§ TRECHO FORNECIDO:
────────────────────

O BCBS é o organismo financeiro internacional responsável por recomendar aos bancos centrais medidas de cunho prudencial, visando a garantir a estabilidade financeira internacional. Com esse objetivo, o BCBS editou, em 1988, seu primeiro Acordo de Capital, que limitou a alavancagem bancária a um nível que trouxesse solidez às economias (Basel Committee on Banking Supervision, 1988 Basel Committee on Banking Supervision. (2005). International convergence of capital measurement and capital standards: a revised framework.Basel: BCBS. ).

2.1 Antecedentes de Basileia III

O princípio básico do Acordo de Basileia consiste na compatibilização do capital da instituição com os riscos incorridos. No Acordo de Capital de 1988, denominado International convergence of capital measurement and capital standards, introduziu-se, entre outros, o conceito de ativos ponderados pelo risco (APR) que, multiplicado por um fator de risco de 8%, definia o capital regulatório da instituição, além dos conceitos de Tier 1 e Tier 2, ou Capital Nível 1 e Capital Nível 2. A relação entre Capital Total e APR denomina-se Índice de Basileia.

────────────────────

§ Registros de origem:
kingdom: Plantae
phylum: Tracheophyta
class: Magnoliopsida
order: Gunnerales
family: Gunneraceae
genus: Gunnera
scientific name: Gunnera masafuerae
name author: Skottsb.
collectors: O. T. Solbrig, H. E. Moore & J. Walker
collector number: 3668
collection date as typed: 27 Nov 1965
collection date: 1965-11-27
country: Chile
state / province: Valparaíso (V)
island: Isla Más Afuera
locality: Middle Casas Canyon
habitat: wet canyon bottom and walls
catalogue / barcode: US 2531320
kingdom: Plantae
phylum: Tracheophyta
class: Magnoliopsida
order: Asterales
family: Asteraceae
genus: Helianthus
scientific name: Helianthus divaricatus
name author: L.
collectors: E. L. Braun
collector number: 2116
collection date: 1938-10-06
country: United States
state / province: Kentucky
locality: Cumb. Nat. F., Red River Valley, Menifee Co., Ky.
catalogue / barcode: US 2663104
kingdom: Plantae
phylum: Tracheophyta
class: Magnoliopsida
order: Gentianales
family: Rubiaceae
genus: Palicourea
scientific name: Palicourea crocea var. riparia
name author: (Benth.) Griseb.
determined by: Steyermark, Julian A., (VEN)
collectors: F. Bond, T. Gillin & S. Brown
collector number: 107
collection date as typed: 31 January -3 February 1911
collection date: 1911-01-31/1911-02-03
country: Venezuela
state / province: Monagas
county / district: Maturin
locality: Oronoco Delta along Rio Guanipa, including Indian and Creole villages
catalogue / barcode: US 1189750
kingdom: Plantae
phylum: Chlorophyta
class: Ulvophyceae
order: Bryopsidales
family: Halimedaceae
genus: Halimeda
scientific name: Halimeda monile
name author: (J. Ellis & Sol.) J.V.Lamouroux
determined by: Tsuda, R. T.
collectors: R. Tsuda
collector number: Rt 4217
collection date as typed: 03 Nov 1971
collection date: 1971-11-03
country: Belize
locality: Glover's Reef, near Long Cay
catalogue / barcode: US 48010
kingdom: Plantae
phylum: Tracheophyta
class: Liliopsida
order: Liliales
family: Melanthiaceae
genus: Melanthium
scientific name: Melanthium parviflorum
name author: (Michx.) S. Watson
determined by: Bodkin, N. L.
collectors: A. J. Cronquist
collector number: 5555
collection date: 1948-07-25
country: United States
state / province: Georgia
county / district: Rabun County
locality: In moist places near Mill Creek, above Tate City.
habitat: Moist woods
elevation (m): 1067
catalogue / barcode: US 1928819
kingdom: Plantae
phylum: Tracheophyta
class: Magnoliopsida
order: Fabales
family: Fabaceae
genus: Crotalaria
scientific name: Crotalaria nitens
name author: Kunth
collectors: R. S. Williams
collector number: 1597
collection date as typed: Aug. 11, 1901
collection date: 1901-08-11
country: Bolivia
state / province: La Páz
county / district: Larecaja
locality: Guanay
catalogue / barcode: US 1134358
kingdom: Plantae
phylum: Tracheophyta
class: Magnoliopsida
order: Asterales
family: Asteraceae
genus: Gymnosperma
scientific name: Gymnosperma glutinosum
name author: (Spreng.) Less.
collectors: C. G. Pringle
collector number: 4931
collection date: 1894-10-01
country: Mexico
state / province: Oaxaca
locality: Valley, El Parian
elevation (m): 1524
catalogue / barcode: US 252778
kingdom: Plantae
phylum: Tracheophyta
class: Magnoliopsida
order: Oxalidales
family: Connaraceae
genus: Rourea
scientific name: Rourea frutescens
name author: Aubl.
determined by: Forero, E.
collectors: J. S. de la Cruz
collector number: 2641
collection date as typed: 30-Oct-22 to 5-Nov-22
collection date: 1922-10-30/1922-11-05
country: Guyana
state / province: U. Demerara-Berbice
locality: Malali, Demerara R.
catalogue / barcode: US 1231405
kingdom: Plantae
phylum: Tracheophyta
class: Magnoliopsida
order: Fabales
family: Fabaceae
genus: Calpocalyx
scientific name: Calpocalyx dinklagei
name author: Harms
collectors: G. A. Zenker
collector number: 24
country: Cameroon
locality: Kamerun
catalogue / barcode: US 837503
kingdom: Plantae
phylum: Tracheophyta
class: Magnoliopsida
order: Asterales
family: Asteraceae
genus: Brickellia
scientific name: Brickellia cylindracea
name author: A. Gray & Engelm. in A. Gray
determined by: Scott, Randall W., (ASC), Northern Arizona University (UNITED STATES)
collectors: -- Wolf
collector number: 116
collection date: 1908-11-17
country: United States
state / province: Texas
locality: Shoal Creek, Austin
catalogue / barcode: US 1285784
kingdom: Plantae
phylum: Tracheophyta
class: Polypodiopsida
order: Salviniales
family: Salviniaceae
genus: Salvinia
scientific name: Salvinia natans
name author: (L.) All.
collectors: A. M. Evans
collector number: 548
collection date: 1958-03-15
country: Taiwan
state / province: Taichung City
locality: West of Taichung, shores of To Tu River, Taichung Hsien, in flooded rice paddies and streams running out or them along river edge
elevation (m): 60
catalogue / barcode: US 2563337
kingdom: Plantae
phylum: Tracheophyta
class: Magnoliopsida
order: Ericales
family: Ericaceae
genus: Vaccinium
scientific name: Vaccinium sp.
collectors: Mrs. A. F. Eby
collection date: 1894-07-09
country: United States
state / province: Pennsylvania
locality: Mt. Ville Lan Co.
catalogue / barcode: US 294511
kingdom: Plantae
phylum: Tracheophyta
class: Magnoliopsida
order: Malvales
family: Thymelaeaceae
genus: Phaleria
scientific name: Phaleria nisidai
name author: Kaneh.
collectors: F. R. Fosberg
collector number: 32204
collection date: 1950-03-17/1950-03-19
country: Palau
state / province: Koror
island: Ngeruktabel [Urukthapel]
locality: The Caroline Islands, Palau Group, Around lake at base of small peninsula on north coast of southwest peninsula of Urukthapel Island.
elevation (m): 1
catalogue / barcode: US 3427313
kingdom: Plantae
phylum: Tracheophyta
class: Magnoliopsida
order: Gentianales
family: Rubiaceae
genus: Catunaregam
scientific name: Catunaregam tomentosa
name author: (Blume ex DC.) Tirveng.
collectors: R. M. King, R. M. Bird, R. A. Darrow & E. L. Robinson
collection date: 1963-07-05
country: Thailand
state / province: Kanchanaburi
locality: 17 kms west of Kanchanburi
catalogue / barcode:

────────────────────

§ OBJETIVOS:
1. Reescreva a passagem do trecho sobre o Acordo de Basileia que vai de "O BCBS é o organismo" até "framework.Basel: BCBS. ).", inclusive, substituindo "estabilidade financeira internacional" por "estabilidade do sistema financeiro global".
2. De acordo com o trecho sobre o Acordo de Basileia, que nome recebe a relação entre Capital Total e APR?
Os registros constituem um material independente do trecho.

§ RESULTADOS POR TAREFA:
1.
O BCBS é o organismo financeiro internacional responsável por recomendar aos bancos centrais medidas de cunho prudencial, visando a garantir a estabilidade do sistema financeiro global. Com esse objetivo, o BCBS editou, em 1988, seu primeiro Acordo de Capital, que limitou a alavancagem bancária a um nível que trouxesse solidez às economias (Basel Committee on Banking Supervision, 1988 Basel Committee on Banking Supervision. (2005). International convergence of capital measurement and capital standards: a revised framework.Basel: BCBS. ).

2. Essa relação se denomina Índice de Basileia.